NZZ (Ch): Peking bezeichnet die Sars-Krise als gravierend

15. April 2003, 02:21, Neue Zürcher Zeitung

us. Tokio, 14. April Gemäss einer von der chinesischen Nachrichtenagentur Xinhua am Montag verbreiteten Meldung hat der chinesische Ministerpräsident Wen Jiabao an einer Krisensitzung zum schweren akuten Atemwegsyndrom (Sars) die Lage als gravierend bezeichnet. Viele Fortschritte seien zwar bei der Bekämpfung der Krankheit bereits gemacht worden, und die Epidemie sei in einzelnen Regionen unter Kontrolle gebracht worden. Doch die Gesamtsituation bleibe ernst. Gemäss den letzten, am vergangenen Freitag von den Behörden bekannt gegebenen Daten sind in China insgesamt 1344 Personen an Sars erkrankt und 60 an der Krankheit gestorben.

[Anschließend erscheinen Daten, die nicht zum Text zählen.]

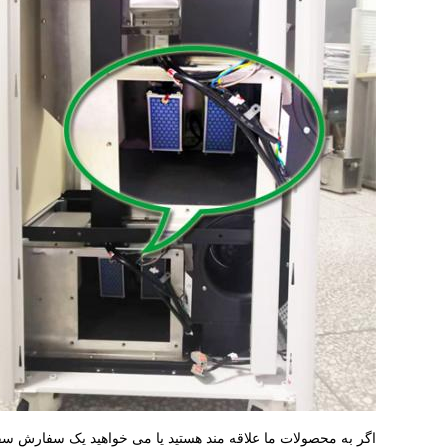
اگر به محصولات ما علاقه مند هستید یا می خواهید یک سفارش سفار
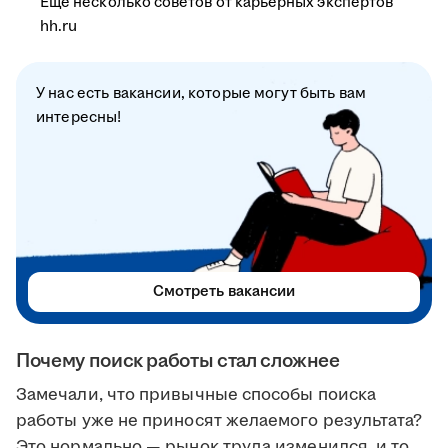
Ещё несколько советов от карьерных экспертов
hh.ru
У нас есть вакансии, которые могут быть вам
интересны!
Смотреть вакансии
Почему поиск работы стал сложнее
Замечали, что привычные способы поиска
работы уже не приносят желаемого результата?
Это нормально — рынок труда изменился, и то,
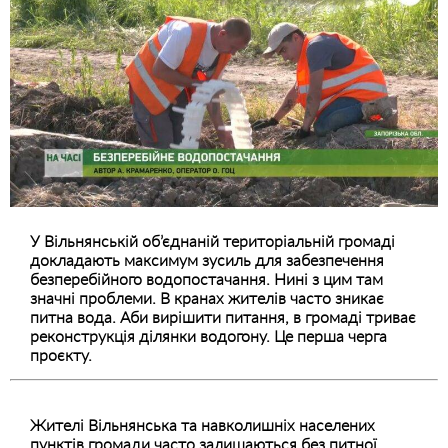
У Вільнянській об’єднаній територіальній громаді
докладають максимум зусиль для забезпечення
безперебійного водопостачання. Нині з цим там
значні проблеми. В кранах жителів часто зникає
питна вода. Аби вирішити питання, в громаді триває
реконструкція ділянки водогону. Це перша черга
проєкту.
Жителі Вільнянська та навколишніх населених
пунктів громади часто залишаються без питної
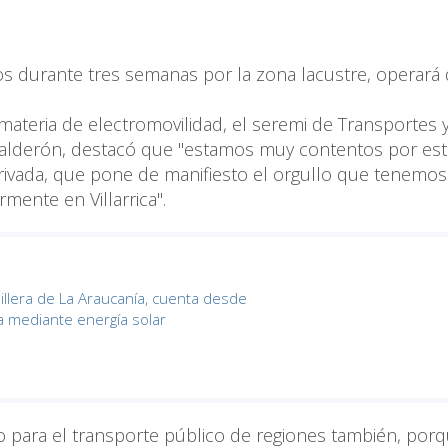
os durante tres semanas por la zona lacustre, operará
materia de electromovilidad, el seremi de Transportes 
Calderón, destacó que "estamos muy contentos por est
-privada, que pone de manifiesto el orgullo que tenemos
rmente en Villarrica".
illera de La Araucanía, cuenta desde
a mediante energía solar
co para el transporte público de regiones también, por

Die jüngsten Todesfälle wurden aus der Inneren Mongolei gemeldet, einer Region, aus der bisher keine Sars-Fälle bekannt geworden waren. Nach offiziellen Angaben sind bis dahin in acht Provinzen Erkrankungen an Sars gemeldet worden.

Cathay Pacific fliegt vorerst weiter

Über das Wochenende hatte sich Staats- und Parteichef Hu Jintao in die südchinesische Provinz Guangdong begeben, wo die Krankheit vermutlich ihren Ursprung hat. Die Behörden in Guangdong hatten den Ausbruch von Sars lange verheimlicht und gegenüber der lokalen Bevölkerung heruntergespielt. Sie hatten damit höchstwahrscheinlich zur Verbreitung der gefährlichen Krankheit in China und in der weiteren Welt beigetragen. In Guangdong traf Hu auch mit dem Chef der Hongkonger Verwaltung, Tung Chee- hwa, zusammen. Neben China ist die ehemalige britische Kolonie das bisher am schwersten in Mitleidenschaft gezogene Territorium. Über 1000 Personen sind da an Sars erkrankt und über 40 daran gestorben. Die Zahl der täglich neuen Fälle zeigt noch keinen eindeutigen Trend in Richtung Besserung, und der Tod von 4 Patienten, die jünger als 55 Jahre waren, hat am Sonntag gar der Meinung Auftrieb gegeben, das Virus, dem bisher vor allem ältere und kranke Personen erlegen waren, könnte neue Virulenz erhalten haben. Von medizinischer Seite wurde dies allerdings gleich dementiert. Auch kommt es bisher nicht zu der drastischen Maßnahme einer vollständigen Einstellung aller Flüge der Hongkonger Fluggesellschaft Cathay Pacific, über die am Wochenende wegen eines in die Zeitungen gelangten hausinternen Memorandums spekuliert worden war. Der Tonfall der offiziellen Verlautbarungen in Peking wird jedoch immer ernsthafter. Noch Mitte März dominierten Geheimniskrämerei und eine gebetsmühlenhafte Versicherung, dass man die Dinge unter Kontrolle habe. Auch hatten sich die Behörden lange Zeit mit der Bereitstellung von Daten höchst zurückhaltend gezeigt. Der Gesundheitsminister Zhang Wenkang machte eine schlechte Figur. Seit wenigen Tagen scheint die alleroberste Spitze der chinesischen Autoritäten, Hu Jintao und Wen Jiabao, die Krise, die, so sie nicht bald unter Kontrolle gebracht werden kann, ein Potenzial für erhebliche wirtschaftliche und soziale Verwerfungen besitzt, zur Chefsache erklärt zu haben.

Der Tag der Arbeit als Gefahr

Mit dem 1. Mai präsentiert sich bereits ein neuer gefährlicher Test am Horizont. Zum Tag der Arbeit gibt es in China rund eine Woche Ferien, und viele machen sich für diese Tage auf die Reise, was für die Eindämmung der Sars- Krise verheerende Konsequenzen haben könnte. Die Regierung hat bereits bekannt geben lassen, dass im ganzen Land an wichtigen Verkehrsknotenpunkten wie Flughäfen, Bahnhöfen und Anlegestellen von Fähren Quarantänestationen eingerichtet werden. Obschon die behördlichen Angaben nun reichlicher fließen und die Medien energischer über die Krankheit und deren Gefahren berichten, kann aber noch immer nicht von ausreichender Transparenz die Rede sein. Selbst in der Kapitale bezweifeln viele, dass die von den Behörden für Peking bekannt gegebenen zwei Dutzend Sars-Fälle die ganze Wahrheit seien. Weitherum ist die Rede von erheblich größeren Zahlen.